WHAT YOU SHOULD DO:
As an exercise, transcribe the data below in full and exactly, omitting pictures.

Camera geometry data:
◆ ◆ ◆ ◆ ◆
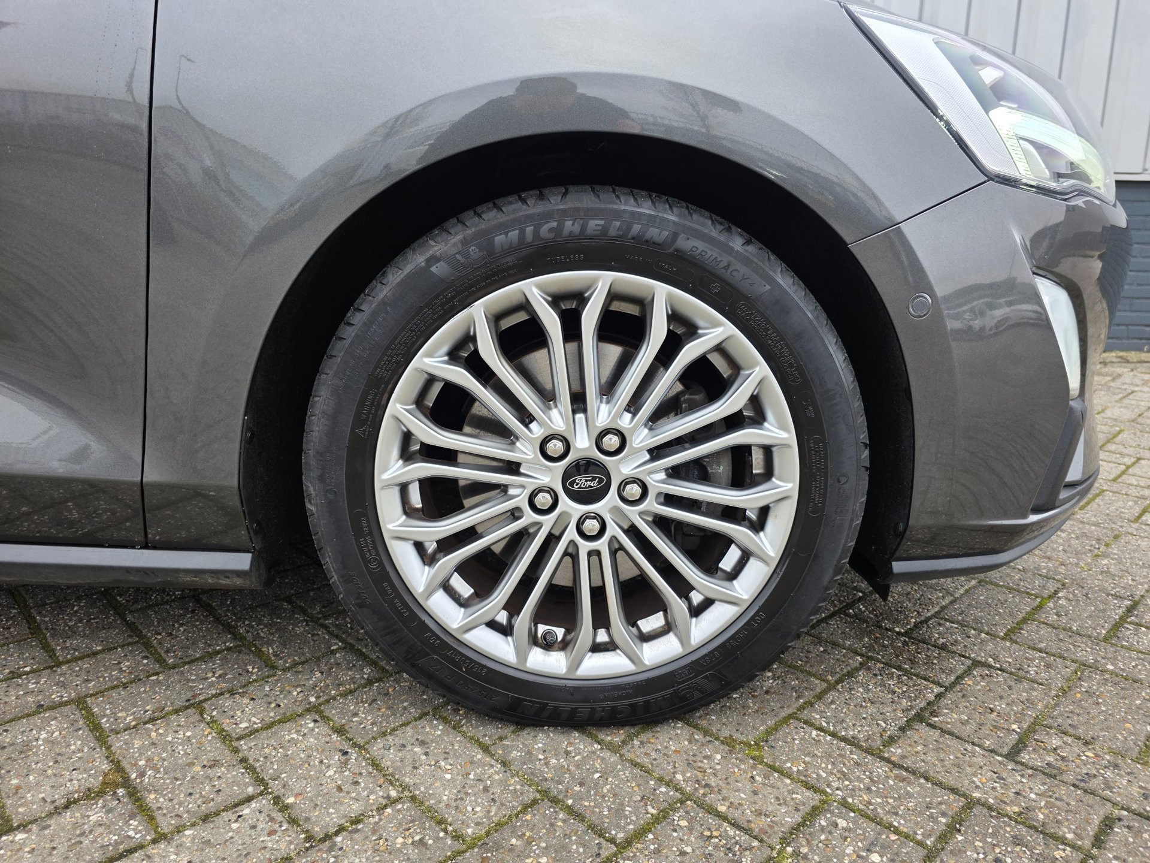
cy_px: 432
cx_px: 575
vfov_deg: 58.9
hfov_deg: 73.9
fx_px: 764
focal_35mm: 23
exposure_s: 1/180
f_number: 1.7
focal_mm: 6.3
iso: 100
◆ ◆ ◆ ◆ ◆
ANSWER BOX:
cy_px: 432
cx_px: 575
vfov_deg: 58.9
hfov_deg: 73.9
fx_px: 764
focal_35mm: 23
exposure_s: 1/180
f_number: 1.7
focal_mm: 6.3
iso: 100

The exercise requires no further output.